Each entry below must be given again word for word, with no pictures.

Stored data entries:
--------------------
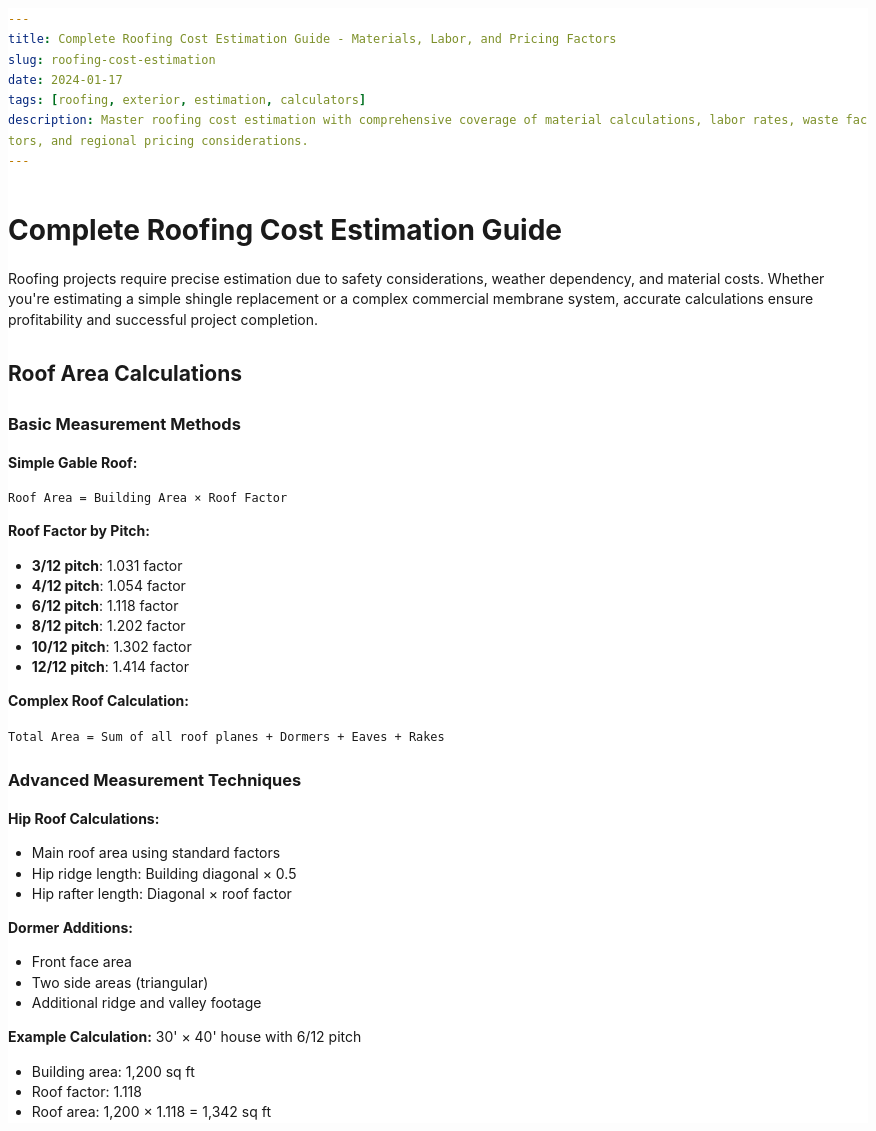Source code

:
 ```yaml
---
title: Complete Roofing Cost Estimation Guide - Materials, Labor, and Pricing Factors
slug: roofing-cost-estimation
date: 2024-01-17
tags: [roofing, exterior, estimation, calculators]
description: Master roofing cost estimation with comprehensive coverage of material calculations, labor rates, waste factors, and regional pricing considerations.
---
```


# Complete Roofing Cost Estimation Guide

Roofing projects require precise estimation due to safety considerations, weather dependency, and material costs. Whether you're estimating a simple shingle replacement or a complex commercial membrane system, accurate calculations ensure profitability and successful project completion.

## Roof Area Calculations

### Basic Measurement Methods

**Simple Gable Roof:**
```
Roof Area = Building Area × Roof Factor
```

**Roof Factor by Pitch:**
- **3/12 pitch**: 1.031 factor
- **4/12 pitch**: 1.054 factor
- **6/12 pitch**: 1.118 factor
- **8/12 pitch**: 1.202 factor
- **10/12 pitch**: 1.302 factor
- **12/12 pitch**: 1.414 factor

**Complex Roof Calculation:**
```
Total Area = Sum of all roof planes + Dormers + Eaves + Rakes
```

### Advanced Measurement Techniques

**Hip Roof Calculations:**
- Main roof area using standard factors
- Hip ridge length: Building diagonal × 0.5
- Hip rafter length: Diagonal × roof factor

**Dormer Additions:**
- Front face area
- Two side areas (triangular)
- Additional ridge and valley footage

**Example Calculation:**
30' × 40' house with 6/12 pitch
- Building area: 1,200 sq ft
- Roof factor: 1.118
- Roof area: 1,200 × 1.118 = 1,342 sq ft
--------------------
Expected output.
Source code

:
 ```yaml
---
title: Complete Roofing Cost Estimation Guide - Materials, Labor, and Pricing Factors
slug: roofing-cost-estimation
date: 2024-01-17
tags: [roofing, exterior, estimation, calculators]
description: Master roofing cost estimation with comprehensive coverage of material calculations, labor rates, waste factors, and regional pricing considerations.
---
```


# Complete Roofing Cost Estimation Guide

Roofing projects require precise estimation due to safety considerations, weather dependency, and material costs. Whether you're estimating a simple shingle replacement or a complex commercial membrane system, accurate calculations ensure profitability and successful project completion.

## Roof Area Calculations

### Basic Measurement Methods

**Simple Gable Roof:**
```
Roof Area = Building Area × Roof Factor
```

**Roof Factor by Pitch:**
- **3/12 pitch**: 1.031 factor
- **4/12 pitch**: 1.054 factor
- **6/12 pitch**: 1.118 factor
- **8/12 pitch**: 1.202 factor
- **10/12 pitch**: 1.302 factor
- **12/12 pitch**: 1.414 factor

**Complex Roof Calculation:**
```
Total Area = Sum of all roof planes + Dormers + Eaves + Rakes
```

### Advanced Measurement Techniques

**Hip Roof Calculations:**
- Main roof area using standard factors
- Hip ridge length: Building diagonal × 0.5
- Hip rafter length: Diagonal × roof factor

**Dormer Additions:**
- Front face area
- Two side areas (triangular)
- Additional ridge and valley footage

**Example Calculation:**
30' × 40' house with 6/12 pitch
- Building area: 1,200 sq ft
- Roof factor: 1.118
- Roof area: 1,200 × 1.118 = 1,342 sq ft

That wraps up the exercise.